Lourds took her hand and kissed it. ‘True, but we’re not going to forget the evils he’s done to you as well. Maybe – together – we can find a way for him to get his comeuppance as well.’

‘There’s a rally tonight. Klaus is speaking. We should go.’

‘Why?’

‘Because Klaus expects me to put in an appearance before he speaks.’

‘I thought you said Lev’s things were at your house.’

‘The
schloss,
yes. But if I don’t show up at the rally, Klaus might become suspicious that I’m snooping into his private business.’

‘Perhaps I could go there myself.’

‘You’d never get through the security. You’ll need me.’

‘Won’t Klaus notice when you disappear from the rally?’

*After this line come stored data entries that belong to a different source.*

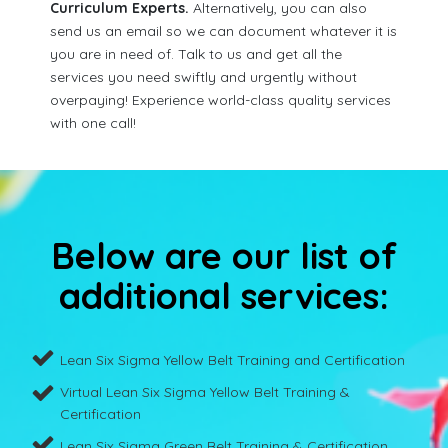
Curriculum Experts.
Alternatively, you can also
send us an email so we can document whatever it is
you are in need of. Talk to us and get all the
services you need swiftly and urgently without
overpaying! Experience world-class quality services
with one call!
Below are our list of
additional services:
Lean Six Sigma Yellow Belt Training and Certification
Virtual Lean Six Sigma Yellow Belt Training &
Certification
Lean Six Sigma Green Belt Training & Certification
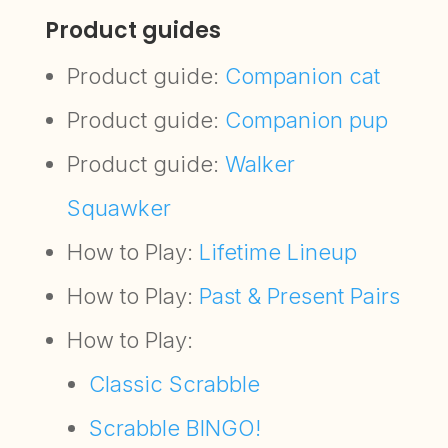
Product guides
Product guide:
Companion cat
Product guide:
Companion pup
Product guide:
Walker
Squawker
How to Play:
Lifetime Lineup
How to Play:
Past & Present Pairs
How to Play:
Classic Scrabble
Scrabble BINGO!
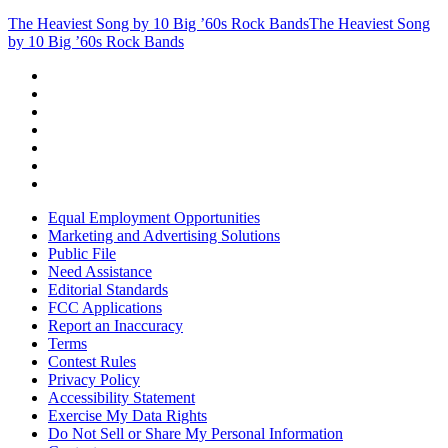
The Heaviest Song by 10 Big ’60s Rock Bands
The Heaviest Song
by 10 Big ’60s Rock Bands
Equal Employment Opportunities
Marketing and Advertising Solutions
Public File
Need Assistance
Editorial Standards
FCC Applications
Report an Inaccuracy
Terms
Contest Rules
Privacy Policy
Accessibility Statement
Exercise My Data Rights
Do Not Sell or Share My Personal Information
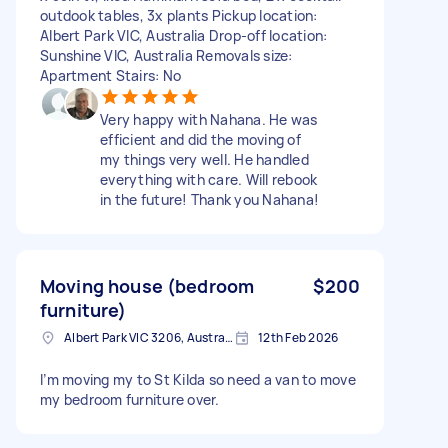
outdook tables, 3x plants Pickup location:
Albert Park VIC, Australia Drop-off location:
Sunshine VIC, Australia Removals size:
Apartment Stairs: No
Very happy with Nahana. He was
efficient and did the moving of
my things very well. He handled
everything with care. Will rebook
in the future! Thank you Nahana!
Moving house (bedroom
$200
furniture)
Albert Park VIC 3206, Australia
12th Feb 2026
I’m moving my to St Kilda so need a van to move
my bedroom furniture over.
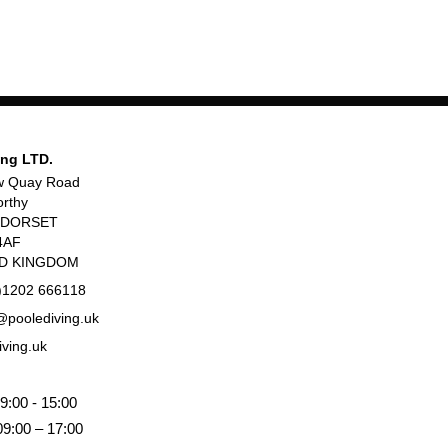
ing LTD.
w Quay Road
rthy
, DORSET
4AF
ED KINGDOM
)1202 666118
poolediving.uk
iving.uk
9:00 - 15:00
09:00 – 17:00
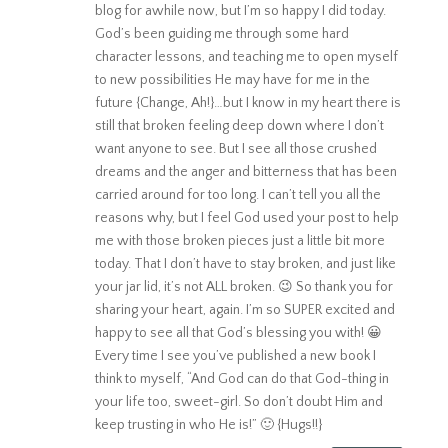
blog for awhile now, but I’m so happy I did today.
God’s been guiding me through some hard
character lessons, and teaching me to open myself
to new possibilities He may have for me in the
future {Change, Ah!}…but I know in my heart there is
still that broken feeling deep down where I don’t
want anyone to see. But I see all those crushed
dreams and the anger and bitterness that has been
carried around for too long. I can’t tell you all the
reasons why, but I feel God used your post to help
me with those broken pieces just a little bit more
today. That I don’t have to stay broken, and just like
your jar lid, it’s not ALL broken. 😉 So thank you for
sharing your heart, again. I’m so SUPER excited and
happy to see all that God’s blessing you with! 😀
Every time I see you’ve published a new book I
think to myself, “And God can do that God-thing in
your life too, sweet-girl. So don’t doubt Him and
keep trusting in who He is!” 🙂 {Hugs!!}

Alice shook her head. ‘No. Once he’s in front of his adoring audience, I cease to exist. He’ll be swept away into the arms of one of his mistresses at the after-rally party while I go home to be the dutiful wife. Only tonight, I don’t plan on being so dutiful.’

29

Stadtpark

Heumarkt (Hay Market Street)

Vienna, Austria

August 7, 2011

Klaus Von Volker had set up his rally near the north end of the Stadparkbrucke. The City Park Bridge, once known as the Karolinenbrucke, was a popular place. The bridge spanned the Wienfluss, and the Vienna River cut through the heart of Vienna.

When he’d gone to school in the city, Lourds had been fascinated by the river. People weren’t allowed to walk or cycle along the concrete riverbed that had been laid. The headwaters in the Wienerwald sat on a bed of sandstone that saturated quickly. As a result, the
Wienfluss
could turn from a slow-moving creek to a roaring river pushing nearly 130,000 gallons of water a second. Even heavy equipment machines would get washed away in the deluge.